I receive looks and words of sympathy. No one says much otherwise.
(what is there to say? "it won't be so bad. we'll all be okay." LIARS!)
The day passes me by as I move in a haze. I dread going home.
If I'm forced to sit down to dinner across from my father (damn him, damn him) and look at his smug face, I know that I will kill him where he sits.
(at least i would be taking a step to escape this house, this world, this life)
I am relieved when this does not come to pass. I flee back to my room, frightened and huddling and tired.
(so, so fucking tired)
My mother tries to say she understands. That this is how she felt four years ago.
(i hope your hell is real and that you burn)
The sickness comes again, the tears flow anew.
The sources of my happiness—my books, my games, my friends, my cats—turn gray and dull before my eyes.
Is there anything left in my soul? Love or hate? Sorrow or joy?
(there is no point. there is nothing worth saving. it would be a miracle to die. the whole forsaken world should DIE)
In the late hours, my eyes are red and my jaw is clenched and my tears are spent.
The world has still shifted. It will be so tomorrow.
I crawl at last into bed. I hope that I am cold and stiff and lifeless when the morning comes.
I know that I will be alive. For many mornings to come, I will be alive.
I will rebuild. I will change.
And my enemy in red will crumble before me.
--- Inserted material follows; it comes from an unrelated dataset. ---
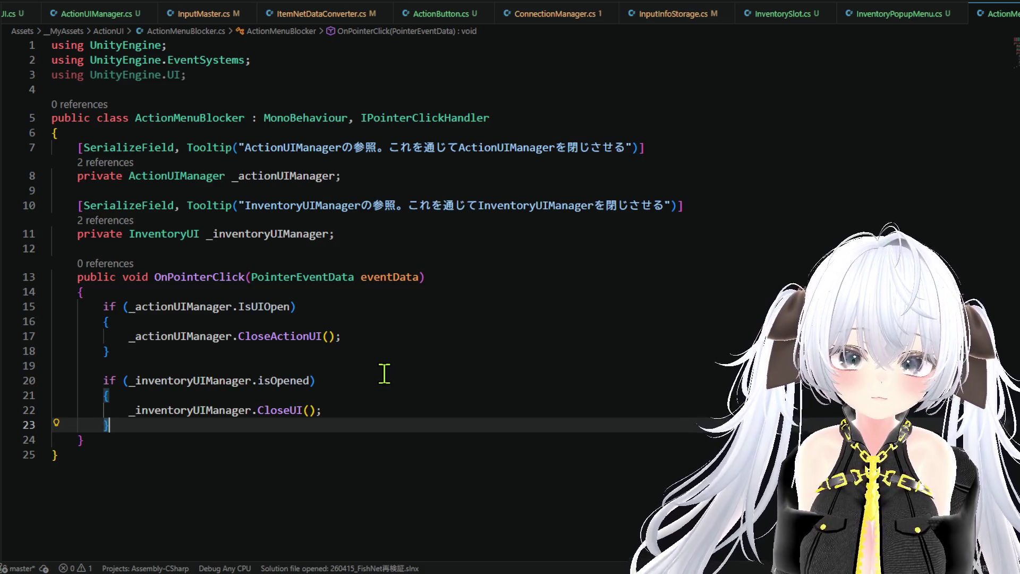
Step: Follow _inventoryUIManager to its declaration, then jump to the InventoryUI class definition
{"action": "left_click", "coordinate": [271, 436]}
{"action": "double_click", "coordinate": [279, 381]}
{"action": "right_click", "coordinate": [239, 383]}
I know that you too are feeling scared, and you might be feeling hopeless too. Take the time you need to grieve. And then prepare to continue the work of fighting tyranny.

The sad truth of the world is that evil and ignorance never go away. Real life has no final, decisive battle in which all the evil people are overthrown forever. Evil must be countered and uprooted every day—it's a dirty, unglamorous and wholly necessary task required of those who wish to create a better world.

Will we see that better world eventually? Are we all fucked for eternity? I can definitively tell you, "I don't know." None of us know what exactly is going to happen next, and the people online who tell you otherwise are lying to you. All I know is that history never ends. This will not be a permanent state of affairs.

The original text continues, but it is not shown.